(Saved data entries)
◇ ◇ ◇ ◇ ◇

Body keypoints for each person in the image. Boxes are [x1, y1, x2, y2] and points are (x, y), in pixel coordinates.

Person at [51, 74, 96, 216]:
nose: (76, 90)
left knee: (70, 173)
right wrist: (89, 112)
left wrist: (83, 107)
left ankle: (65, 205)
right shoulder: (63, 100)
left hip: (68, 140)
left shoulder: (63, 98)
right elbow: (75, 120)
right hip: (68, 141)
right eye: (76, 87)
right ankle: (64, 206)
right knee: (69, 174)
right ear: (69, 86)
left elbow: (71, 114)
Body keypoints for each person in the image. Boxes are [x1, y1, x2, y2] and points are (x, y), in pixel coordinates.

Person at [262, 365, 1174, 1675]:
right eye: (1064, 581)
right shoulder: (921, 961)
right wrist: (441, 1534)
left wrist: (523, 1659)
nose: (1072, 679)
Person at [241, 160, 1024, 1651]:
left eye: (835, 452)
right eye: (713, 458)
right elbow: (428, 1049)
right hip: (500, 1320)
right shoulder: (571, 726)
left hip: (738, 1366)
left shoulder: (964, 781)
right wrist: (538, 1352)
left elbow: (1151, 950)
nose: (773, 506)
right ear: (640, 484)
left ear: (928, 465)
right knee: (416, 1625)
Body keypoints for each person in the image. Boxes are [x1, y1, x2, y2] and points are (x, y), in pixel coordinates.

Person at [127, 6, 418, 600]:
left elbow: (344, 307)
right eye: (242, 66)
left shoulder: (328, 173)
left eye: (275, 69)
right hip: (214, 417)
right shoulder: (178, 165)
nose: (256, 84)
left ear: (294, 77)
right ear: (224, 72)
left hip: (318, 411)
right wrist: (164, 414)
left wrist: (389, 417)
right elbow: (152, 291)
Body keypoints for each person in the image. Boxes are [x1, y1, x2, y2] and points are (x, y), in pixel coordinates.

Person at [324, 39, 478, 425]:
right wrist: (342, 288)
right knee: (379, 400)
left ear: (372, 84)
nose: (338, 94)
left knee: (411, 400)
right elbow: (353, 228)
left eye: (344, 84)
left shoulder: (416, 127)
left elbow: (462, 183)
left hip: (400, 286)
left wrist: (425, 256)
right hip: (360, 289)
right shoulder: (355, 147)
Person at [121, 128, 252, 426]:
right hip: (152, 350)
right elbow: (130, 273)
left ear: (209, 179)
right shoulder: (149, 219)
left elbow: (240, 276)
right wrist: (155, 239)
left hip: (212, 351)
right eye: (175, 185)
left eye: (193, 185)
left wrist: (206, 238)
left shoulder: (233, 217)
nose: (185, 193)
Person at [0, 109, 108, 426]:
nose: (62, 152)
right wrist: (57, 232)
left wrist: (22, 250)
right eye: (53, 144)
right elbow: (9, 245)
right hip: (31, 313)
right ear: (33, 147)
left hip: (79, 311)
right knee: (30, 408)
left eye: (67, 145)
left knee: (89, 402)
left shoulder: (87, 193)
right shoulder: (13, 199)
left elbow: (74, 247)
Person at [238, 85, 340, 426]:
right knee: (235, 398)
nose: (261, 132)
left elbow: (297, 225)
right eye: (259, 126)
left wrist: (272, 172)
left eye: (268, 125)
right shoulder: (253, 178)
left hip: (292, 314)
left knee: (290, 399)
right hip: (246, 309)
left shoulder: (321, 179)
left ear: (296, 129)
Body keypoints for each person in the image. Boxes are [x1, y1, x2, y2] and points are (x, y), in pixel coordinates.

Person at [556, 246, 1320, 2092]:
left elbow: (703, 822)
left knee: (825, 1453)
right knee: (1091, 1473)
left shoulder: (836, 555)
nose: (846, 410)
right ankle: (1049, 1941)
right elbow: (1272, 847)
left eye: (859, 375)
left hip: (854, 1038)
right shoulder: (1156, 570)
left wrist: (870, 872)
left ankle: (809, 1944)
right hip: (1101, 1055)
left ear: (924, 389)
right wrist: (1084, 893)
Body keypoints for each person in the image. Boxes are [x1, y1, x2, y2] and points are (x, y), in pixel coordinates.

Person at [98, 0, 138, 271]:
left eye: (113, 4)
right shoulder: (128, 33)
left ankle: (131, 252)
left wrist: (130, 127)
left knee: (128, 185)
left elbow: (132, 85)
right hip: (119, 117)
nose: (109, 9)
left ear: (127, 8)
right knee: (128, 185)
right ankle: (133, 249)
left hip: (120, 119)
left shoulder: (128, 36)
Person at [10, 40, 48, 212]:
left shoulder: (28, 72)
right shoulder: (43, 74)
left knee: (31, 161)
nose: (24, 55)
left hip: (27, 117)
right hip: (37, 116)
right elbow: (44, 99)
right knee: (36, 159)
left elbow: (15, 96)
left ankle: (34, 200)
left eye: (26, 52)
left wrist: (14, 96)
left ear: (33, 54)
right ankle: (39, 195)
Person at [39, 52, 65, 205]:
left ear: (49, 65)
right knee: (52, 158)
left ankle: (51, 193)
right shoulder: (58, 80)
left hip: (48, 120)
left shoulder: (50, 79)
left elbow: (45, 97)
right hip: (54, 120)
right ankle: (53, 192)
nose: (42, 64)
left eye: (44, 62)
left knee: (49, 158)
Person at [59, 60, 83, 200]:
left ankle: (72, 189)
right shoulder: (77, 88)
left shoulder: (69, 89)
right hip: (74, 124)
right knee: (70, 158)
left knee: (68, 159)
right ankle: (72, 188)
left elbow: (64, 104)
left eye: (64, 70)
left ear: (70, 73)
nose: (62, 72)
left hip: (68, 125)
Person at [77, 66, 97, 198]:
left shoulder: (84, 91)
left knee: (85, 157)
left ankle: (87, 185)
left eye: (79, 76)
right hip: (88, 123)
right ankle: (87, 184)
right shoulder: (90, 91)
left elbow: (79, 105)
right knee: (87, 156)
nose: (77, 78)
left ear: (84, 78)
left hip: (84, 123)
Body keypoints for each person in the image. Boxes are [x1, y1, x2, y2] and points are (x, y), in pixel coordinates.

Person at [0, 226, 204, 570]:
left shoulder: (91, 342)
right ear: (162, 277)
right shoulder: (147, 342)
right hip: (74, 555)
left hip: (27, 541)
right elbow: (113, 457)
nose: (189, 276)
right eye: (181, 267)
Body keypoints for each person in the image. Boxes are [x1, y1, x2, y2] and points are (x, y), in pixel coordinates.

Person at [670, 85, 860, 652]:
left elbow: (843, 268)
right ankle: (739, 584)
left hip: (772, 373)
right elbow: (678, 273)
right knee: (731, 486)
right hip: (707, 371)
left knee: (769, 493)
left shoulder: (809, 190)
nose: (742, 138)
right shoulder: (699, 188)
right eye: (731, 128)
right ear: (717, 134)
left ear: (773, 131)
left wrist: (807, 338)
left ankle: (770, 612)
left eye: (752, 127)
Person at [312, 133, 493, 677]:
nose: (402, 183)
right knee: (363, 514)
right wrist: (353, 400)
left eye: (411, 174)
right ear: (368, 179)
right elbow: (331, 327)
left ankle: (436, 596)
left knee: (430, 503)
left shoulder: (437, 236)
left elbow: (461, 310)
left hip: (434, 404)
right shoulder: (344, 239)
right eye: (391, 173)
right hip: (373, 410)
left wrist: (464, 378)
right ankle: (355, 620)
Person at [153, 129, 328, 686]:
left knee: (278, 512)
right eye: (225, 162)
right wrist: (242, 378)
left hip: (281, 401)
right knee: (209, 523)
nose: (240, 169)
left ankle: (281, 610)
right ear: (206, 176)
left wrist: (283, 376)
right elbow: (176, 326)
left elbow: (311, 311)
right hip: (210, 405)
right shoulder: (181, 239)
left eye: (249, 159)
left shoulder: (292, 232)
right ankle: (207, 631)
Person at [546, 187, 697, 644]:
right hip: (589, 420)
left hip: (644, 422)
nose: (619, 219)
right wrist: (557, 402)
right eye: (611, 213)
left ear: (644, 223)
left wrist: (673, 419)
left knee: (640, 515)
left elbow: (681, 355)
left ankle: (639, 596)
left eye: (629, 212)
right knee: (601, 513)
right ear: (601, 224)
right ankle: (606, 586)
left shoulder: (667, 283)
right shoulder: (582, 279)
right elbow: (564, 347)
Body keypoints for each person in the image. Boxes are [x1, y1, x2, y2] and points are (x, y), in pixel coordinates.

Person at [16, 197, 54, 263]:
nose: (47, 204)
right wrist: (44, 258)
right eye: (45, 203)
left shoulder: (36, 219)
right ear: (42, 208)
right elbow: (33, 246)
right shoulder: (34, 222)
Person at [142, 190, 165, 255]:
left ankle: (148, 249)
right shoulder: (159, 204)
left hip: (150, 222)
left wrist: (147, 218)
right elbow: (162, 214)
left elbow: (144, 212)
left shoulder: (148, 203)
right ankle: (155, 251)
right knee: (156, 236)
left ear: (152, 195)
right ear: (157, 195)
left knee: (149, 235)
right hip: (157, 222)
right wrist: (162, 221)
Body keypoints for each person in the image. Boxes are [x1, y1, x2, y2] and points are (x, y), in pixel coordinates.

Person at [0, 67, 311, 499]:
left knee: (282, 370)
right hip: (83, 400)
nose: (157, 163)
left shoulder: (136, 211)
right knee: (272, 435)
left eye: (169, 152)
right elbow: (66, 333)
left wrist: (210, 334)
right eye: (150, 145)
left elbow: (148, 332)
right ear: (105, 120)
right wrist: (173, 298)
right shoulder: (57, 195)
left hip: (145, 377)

◇ ◇ ◇ ◇ ◇

WHAT THIS TASK INVOLVES. Copy exactly the stretch of data above from the line with "left eye: (629, 212)" through the line with "left shoulder: (136, 211)", and omit all other lines.

YOUR RESPONSE.
left eye: (629, 212)
right knee: (601, 513)
right ear: (601, 224)
right ankle: (606, 586)
left shoulder: (667, 283)
right shoulder: (582, 279)
right elbow: (564, 347)
Body keypoints for each person in the image. Boxes are [x1, y1, x2, y2] and points are (x, y), in pixel coordinates.

Person at [16, 197, 54, 263]:
nose: (47, 204)
right wrist: (44, 258)
right eye: (45, 203)
left shoulder: (36, 219)
right ear: (42, 208)
right elbow: (33, 246)
right shoulder: (34, 222)
Person at [142, 190, 165, 255]:
left ankle: (148, 249)
right shoulder: (159, 204)
left hip: (150, 222)
left wrist: (147, 218)
right elbow: (162, 214)
left elbow: (144, 212)
left shoulder: (148, 203)
right ankle: (155, 251)
right knee: (156, 236)
left ear: (152, 195)
right ear: (157, 195)
left knee: (149, 235)
right hip: (157, 222)
right wrist: (162, 221)
Body keypoints for each person in the image. Boxes are [x1, y1, x2, y2] and points are (x, y), in pixel coordinates.

Person at [0, 67, 311, 499]:
left knee: (282, 370)
right hip: (83, 400)
nose: (157, 163)
left shoulder: (136, 211)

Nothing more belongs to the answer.